MotoGP World Champion Jorge Lorenzo looks set to leave Yamaha at the end of the 2016 MotoGP season and move to Ducati.
The missing 1% could also get completed this weekend, with Lorenzo’s manager Albert Valera, who wasn’t in Argentina has flown to Austin with talks ramping up, suggesting both Lorenzo and Ducati are ready to get the deal completed before the paddock head back to Europe.
Whilst both the Spanish media, and sources GPxtra have spoken to have stressed that nothing has been signed yet, the sheer presence of Valera would suggest that Ducati talks are progressing.
Ducati haven’t been shy in admitting they have an interest in Lorenzo and have done for many years, however it was Giacomo Agostini who revealed that Ducati had offered the three-time MotoGP World Champion a “super offer” from Ducati on the table. Whilst no figure can be agreed upon, it is thought to be anywhere between twelve to eighteen million euros a season.
Whilst Lorenzo and Yamaha haven’t fallen out of love with each other, Lorenzo is thought to still a little disillusioned with how Yamaha have treated both him and Rossi. Lorenzo wanted to know he was Yamaha’s number one rider, and whether that was in a financial sense or a promotional one, he hasn’t felt it. Conversely Yamaha have signed a deal with Rossi for suppling bikes to “the Ranch” and in the off-season signed a deal with the VR46 clothing company, too.
The decision to move to Ducati for Lorenzo isn’t just a financial one. Lorenzo has been impressed with the huge progress Ducati have made in recent seasons under the stewardship of Gigi Dall’Igna. Dall’Igna has turned the Desmosedici into a genuine podium challenging bike and in the right hands, maybe more. Lorenzo also has a strong relationship with Dall’Igna from their days in 250’s. Dall’Igna was then overseeing the Aprilia operation that saw the Spaniard claim back-to-back 250cc World Championships in 2006 and 2007.

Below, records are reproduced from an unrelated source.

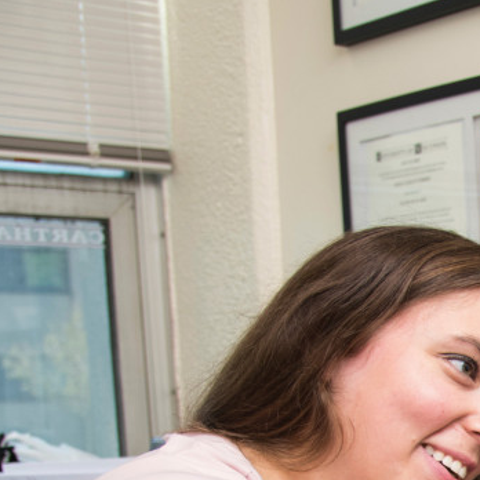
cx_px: 750
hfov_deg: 17.4
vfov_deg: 18.2
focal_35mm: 88
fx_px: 1381
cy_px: 643
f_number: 4.5
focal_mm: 24
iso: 400
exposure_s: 1/125
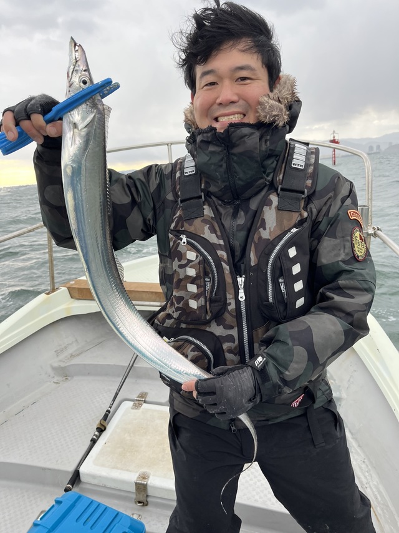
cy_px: 266
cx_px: 200
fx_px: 400
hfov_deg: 53.0
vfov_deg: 67.3
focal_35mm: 26
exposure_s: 1/309
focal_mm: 5.1
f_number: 1.6
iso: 50
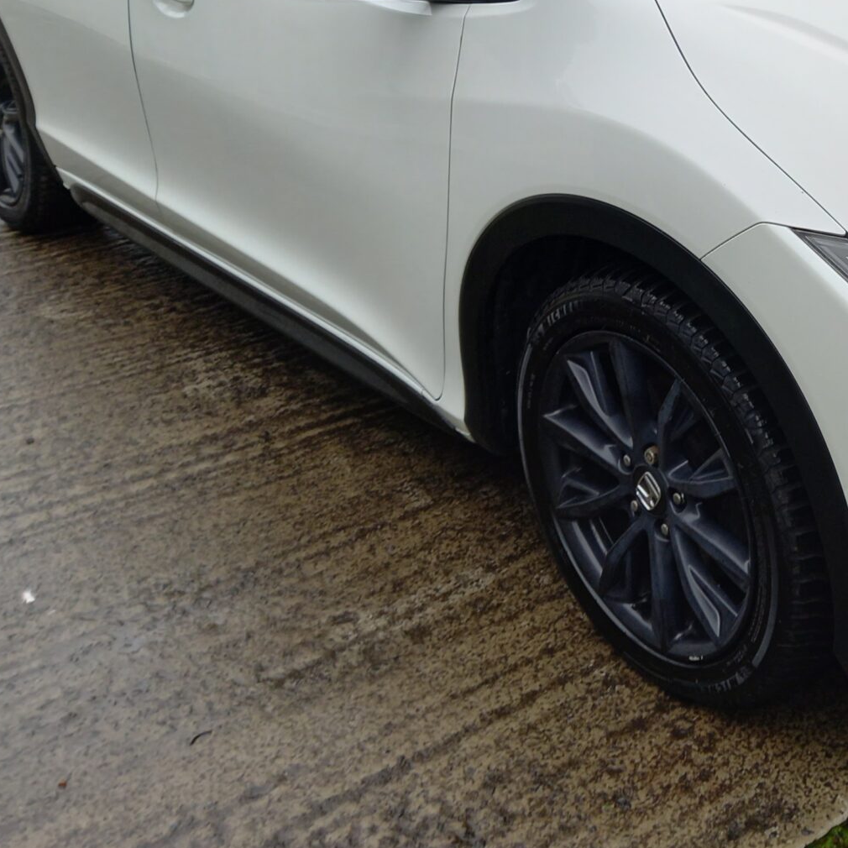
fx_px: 1552
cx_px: 809
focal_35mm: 56
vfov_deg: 29.8
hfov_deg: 29.0
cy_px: 154
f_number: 2
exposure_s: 1/120
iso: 40
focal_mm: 4.6
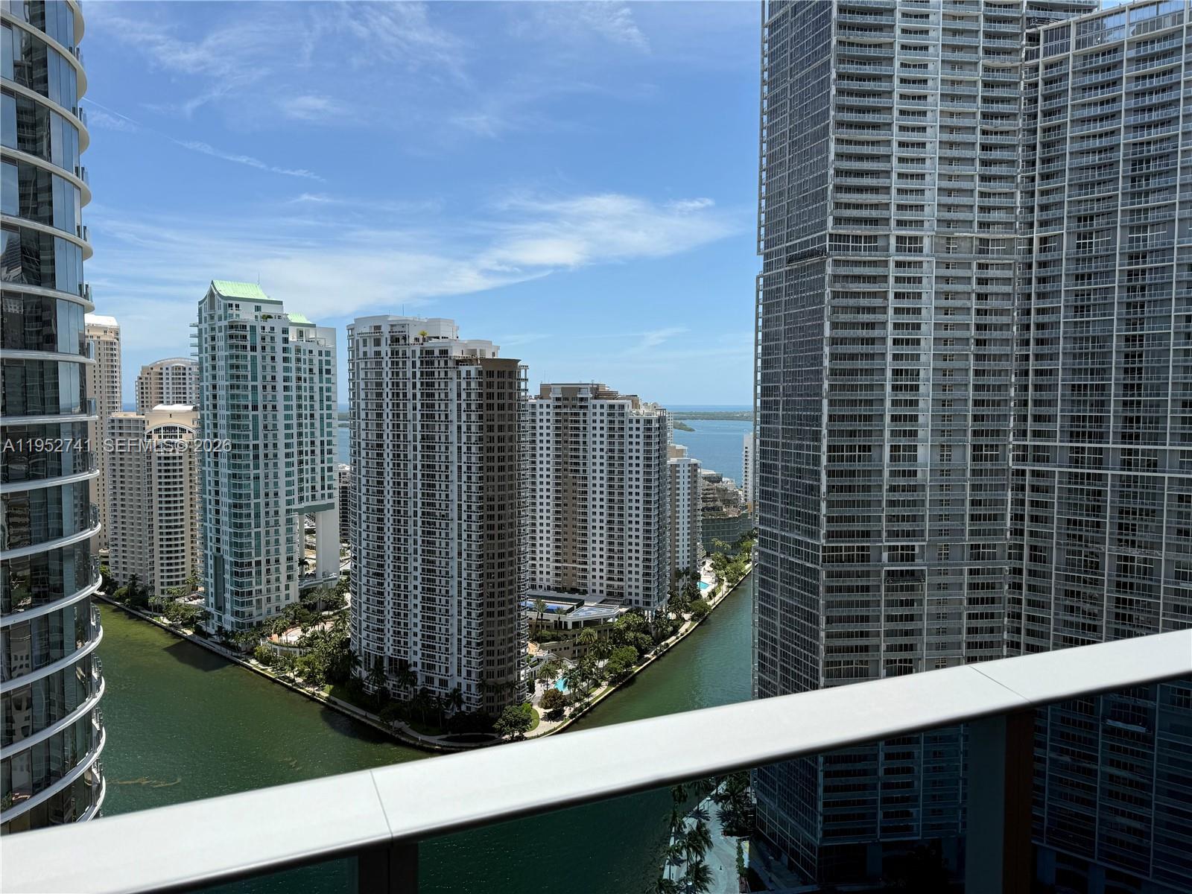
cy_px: 447
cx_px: 596
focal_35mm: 24
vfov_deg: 56.8
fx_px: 826
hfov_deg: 71.6
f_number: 1.78
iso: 80
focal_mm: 6.76
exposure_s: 1/5319
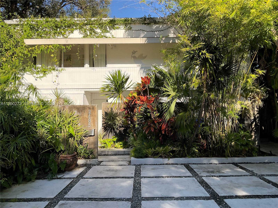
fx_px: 233
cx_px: 139
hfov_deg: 61.7
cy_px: 104
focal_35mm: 29
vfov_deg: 48.2
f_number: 1.8
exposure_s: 1/944
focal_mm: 3
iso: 16
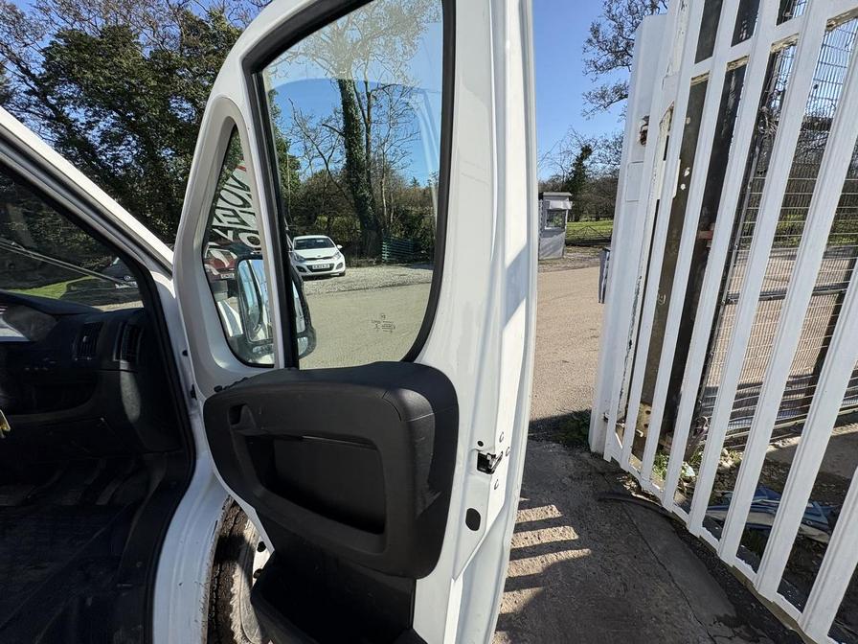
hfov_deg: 102.1
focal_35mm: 14
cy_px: 322
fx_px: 347
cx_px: 429
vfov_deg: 85.7
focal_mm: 2.22
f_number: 2.2
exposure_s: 1/1277
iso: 50
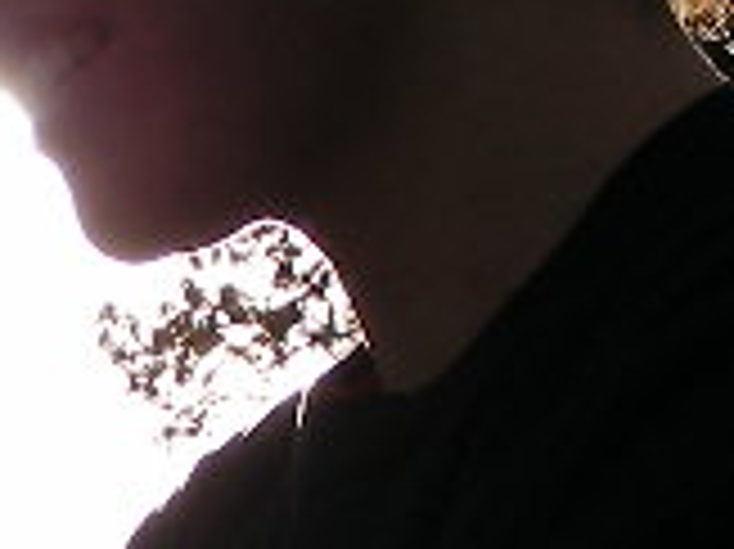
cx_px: -531
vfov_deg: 6.1
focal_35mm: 239
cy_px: 842
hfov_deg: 8.0
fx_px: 5064
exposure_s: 1/630
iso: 50
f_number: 4
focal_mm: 6.3
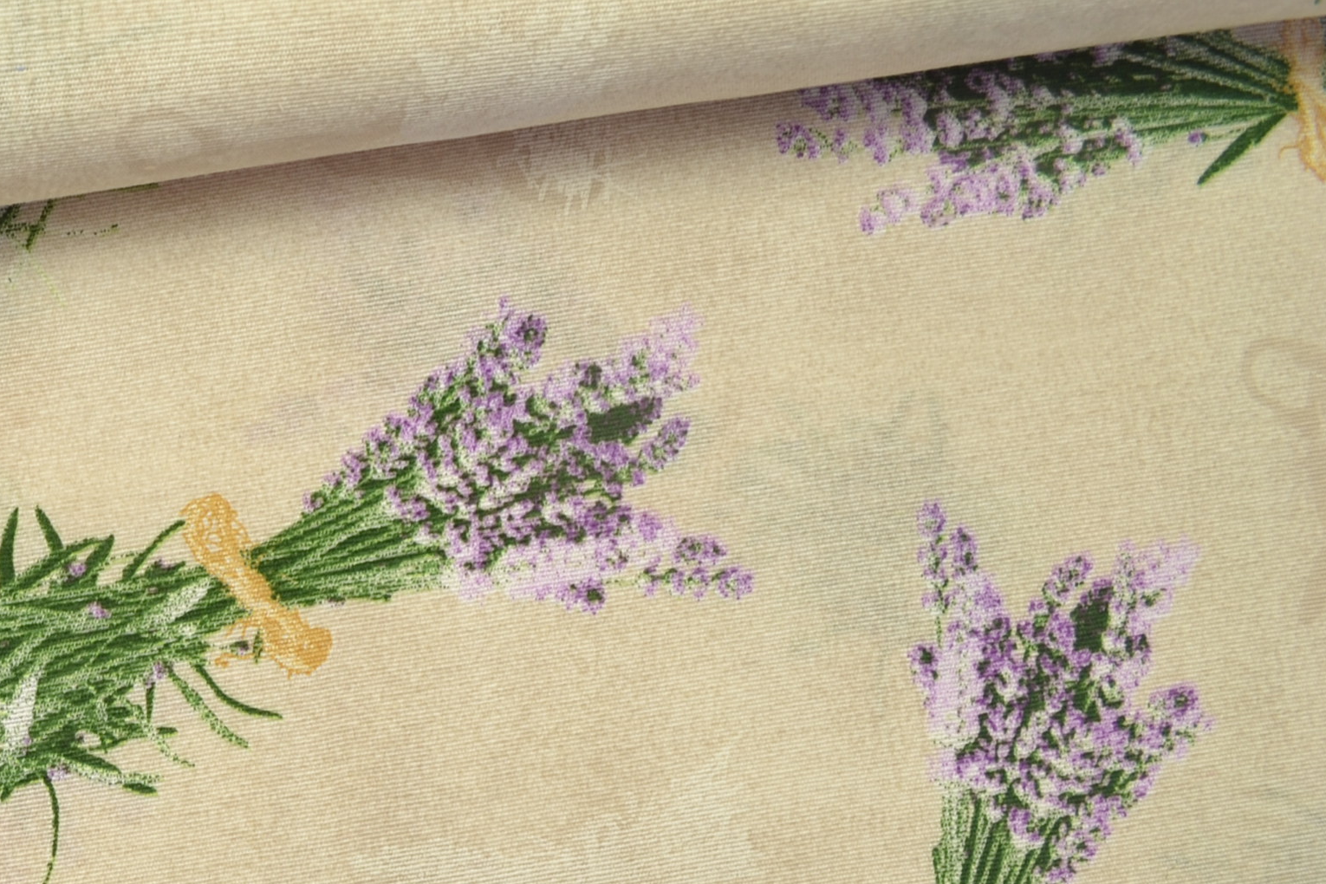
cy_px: 859
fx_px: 2247
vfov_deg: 21.6
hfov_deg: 29.5
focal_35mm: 61
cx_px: -147
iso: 100
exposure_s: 1/25
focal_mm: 18
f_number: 5.6
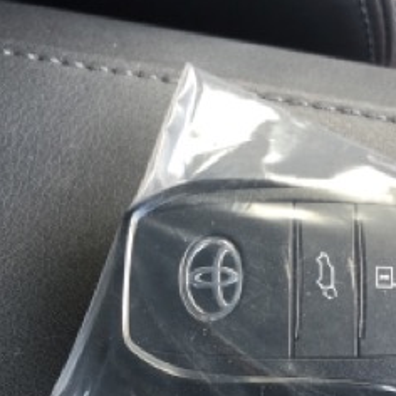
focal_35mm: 67
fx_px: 867
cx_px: 265
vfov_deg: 25.1
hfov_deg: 25.6
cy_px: 337
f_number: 1.8
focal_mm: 3.99
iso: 40
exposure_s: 1/24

Should Lorenzo sign on the dotted line and end his nine-year relationship with Yamaha, they will waste little time in targeting Maverick Viñales to replace the World Champion.
Viñales has been a revelation in 2016, building on an impressive rookie season, “Mack” has shown himself to be a genuine superstar in just pre-season testing and the first two rounds of 2016. Viñales’ contract situation with Suzuki is slightly less straightforward, with the Spaniard having the option to opt-out of his contract prior to it’s third and final year, although with certain clauses to be acknowledged.
The decision to target Viñales is a logical one for Yamaha, similar in riding style to Lorenzo, Viñales should adapt quickly to the stable M1 and at just 21, Yamaha would also be investing in a talent capable of challenging for titles and battling with Marquez for years to come.
Yamaha would also hope that Rossi and Viñales would be the perfect combination of competitive but respectful as team-mates. In fact just last weekend at the Termas de Rio Hondo circuit in Argentina, Viñales admitted he would love to share a box with Rossi
“It would be amazing to share equipment with Rossi. I would learn a lot from him,” said Viñales.
As for Ducati, who would Lorenzo replace? Before this past weekend all the sensible money would’ve been on Ducati electing not to renew the contract of Andrea Dovizioso, however after Iannone’s brainless move they may think twice about who to partner Lorenzo with.
Iannone has failed to finish in any of the past three races with the last one the biggest sin of them all. Gigi Dall’Igna was said to be fuming with Iannone after he took Dovizioso out in the final corner in Argentina. Superbike Planet are reporting that a result of accident this past weekend in Argentina, Ducati have decided to cancel the planned announcement of Iannone’s contract extension this weekend at COTA on the “Ducati Island”. Iannone has since apologised, he will have to do his talking on the track from now on.
Dovizioso would then be a logical choice to replace the outgoing Viñales at Suzuki, meaning Dovizioso would be getting on his fourth different manufacturer in MotoGP.